▶ [Listed entries]
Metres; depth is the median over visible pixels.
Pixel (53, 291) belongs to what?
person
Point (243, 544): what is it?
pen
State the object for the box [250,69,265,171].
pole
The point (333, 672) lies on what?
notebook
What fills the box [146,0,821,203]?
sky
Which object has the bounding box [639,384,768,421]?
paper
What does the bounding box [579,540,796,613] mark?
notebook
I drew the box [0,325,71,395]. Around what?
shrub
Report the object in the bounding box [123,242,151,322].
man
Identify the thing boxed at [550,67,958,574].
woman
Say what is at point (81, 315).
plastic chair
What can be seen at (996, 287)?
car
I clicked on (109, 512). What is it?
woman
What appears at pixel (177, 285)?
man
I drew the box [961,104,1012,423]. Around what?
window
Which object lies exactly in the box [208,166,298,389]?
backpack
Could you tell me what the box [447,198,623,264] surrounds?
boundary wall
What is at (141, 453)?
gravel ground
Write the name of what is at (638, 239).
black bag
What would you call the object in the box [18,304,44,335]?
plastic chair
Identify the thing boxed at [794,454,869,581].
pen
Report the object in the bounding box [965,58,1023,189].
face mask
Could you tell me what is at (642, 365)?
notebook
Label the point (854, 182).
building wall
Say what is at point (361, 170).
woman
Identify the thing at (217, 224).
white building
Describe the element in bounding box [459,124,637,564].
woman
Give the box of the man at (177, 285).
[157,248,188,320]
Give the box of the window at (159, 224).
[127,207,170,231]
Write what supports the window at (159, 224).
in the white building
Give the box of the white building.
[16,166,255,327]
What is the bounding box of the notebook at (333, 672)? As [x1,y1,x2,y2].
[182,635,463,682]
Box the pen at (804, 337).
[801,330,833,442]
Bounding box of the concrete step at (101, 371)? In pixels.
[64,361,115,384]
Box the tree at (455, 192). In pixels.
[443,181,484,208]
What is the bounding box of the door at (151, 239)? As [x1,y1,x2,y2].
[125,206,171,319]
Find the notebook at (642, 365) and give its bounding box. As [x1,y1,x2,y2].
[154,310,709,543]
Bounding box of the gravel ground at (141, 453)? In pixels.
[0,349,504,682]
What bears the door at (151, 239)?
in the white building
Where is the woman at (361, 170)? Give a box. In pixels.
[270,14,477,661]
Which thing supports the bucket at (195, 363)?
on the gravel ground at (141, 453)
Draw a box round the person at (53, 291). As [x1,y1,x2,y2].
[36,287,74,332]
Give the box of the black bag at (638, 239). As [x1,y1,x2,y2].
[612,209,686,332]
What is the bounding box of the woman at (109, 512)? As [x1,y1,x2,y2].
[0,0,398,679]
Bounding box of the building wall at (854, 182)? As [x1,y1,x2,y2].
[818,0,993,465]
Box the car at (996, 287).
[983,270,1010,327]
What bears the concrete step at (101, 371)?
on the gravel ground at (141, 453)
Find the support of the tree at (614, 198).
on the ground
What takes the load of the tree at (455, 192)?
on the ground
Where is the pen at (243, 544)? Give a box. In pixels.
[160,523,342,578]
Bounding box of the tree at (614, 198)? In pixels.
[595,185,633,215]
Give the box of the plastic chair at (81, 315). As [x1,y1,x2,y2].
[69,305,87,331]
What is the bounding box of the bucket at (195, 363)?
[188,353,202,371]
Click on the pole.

▶ [Task goal]
Nothing in the data may be omitted; transcribe it exactly.

▶ [Expected answer]
Metres; depth is the median over visible pixels.
Pixel (53, 291) belongs to what?
person
Point (243, 544): what is it?
pen
State the object for the box [250,69,265,171].
pole
The point (333, 672) lies on what?
notebook
What fills the box [146,0,821,203]?
sky
Which object has the bounding box [639,384,768,421]?
paper
What does the bounding box [579,540,796,613] mark?
notebook
I drew the box [0,325,71,395]. Around what?
shrub
Report the object in the bounding box [123,242,151,322].
man
Identify the thing boxed at [550,67,958,574].
woman
Say what is at point (81, 315).
plastic chair
What can be seen at (996, 287)?
car
I clicked on (109, 512). What is it?
woman
What appears at pixel (177, 285)?
man
I drew the box [961,104,1012,423]. Around what?
window
Which object lies exactly in the box [208,166,298,389]?
backpack
Could you tell me what the box [447,198,623,264] surrounds?
boundary wall
What is at (141, 453)?
gravel ground
Write the name of what is at (638, 239).
black bag
What would you call the object in the box [18,304,44,335]?
plastic chair
Identify the thing boxed at [794,454,869,581].
pen
Report the object in the bounding box [965,58,1023,189].
face mask
Could you tell me what is at (642, 365)?
notebook
Label the point (854, 182).
building wall
Say what is at point (361, 170).
woman
Identify the thing at (217, 224).
white building
Describe the element in bounding box [459,124,637,564].
woman
Give the box of the man at (177, 285).
[157,248,188,320]
Give the box of the window at (159, 224).
[127,207,170,231]
Write what supports the window at (159, 224).
in the white building
Give the box of the white building.
[16,166,255,327]
What is the bounding box of the notebook at (333, 672)? As [x1,y1,x2,y2].
[182,635,463,682]
Box the pen at (804, 337).
[801,330,833,442]
Bounding box of the concrete step at (101, 371)? In pixels.
[64,361,115,384]
Box the tree at (455, 192). In pixels.
[443,181,484,208]
What is the bounding box of the door at (151, 239)? As [x1,y1,x2,y2].
[125,206,171,319]
Find the notebook at (642, 365) and give its bounding box. As [x1,y1,x2,y2].
[154,310,709,543]
Bounding box of the gravel ground at (141, 453)? In pixels.
[0,349,504,682]
What bears the door at (151, 239)?
in the white building
Where is the woman at (361, 170)? Give a box. In pixels.
[270,14,477,661]
Which thing supports the bucket at (195, 363)?
on the gravel ground at (141, 453)
Draw a box round the person at (53, 291). As [x1,y1,x2,y2].
[36,287,74,332]
Give the box of the black bag at (638, 239). As [x1,y1,x2,y2].
[612,209,686,332]
What is the bounding box of the woman at (109, 512)? As [x1,y1,x2,y2].
[0,0,398,679]
Bounding box of the building wall at (854, 182)? As [x1,y1,x2,y2].
[818,0,993,465]
Box the car at (996, 287).
[983,270,1010,327]
What bears the concrete step at (101, 371)?
on the gravel ground at (141, 453)
Find the support of the tree at (614, 198).
on the ground
What takes the load of the tree at (455, 192)?
on the ground
Where is the pen at (243, 544)? Give a box. In pixels.
[160,523,342,578]
Bounding box of the tree at (614, 198)? In pixels.
[595,185,633,215]
Give the box of the plastic chair at (81, 315). As [x1,y1,x2,y2].
[69,305,87,331]
What is the bounding box of the bucket at (195, 363)?
[188,353,202,371]
Click on the pole.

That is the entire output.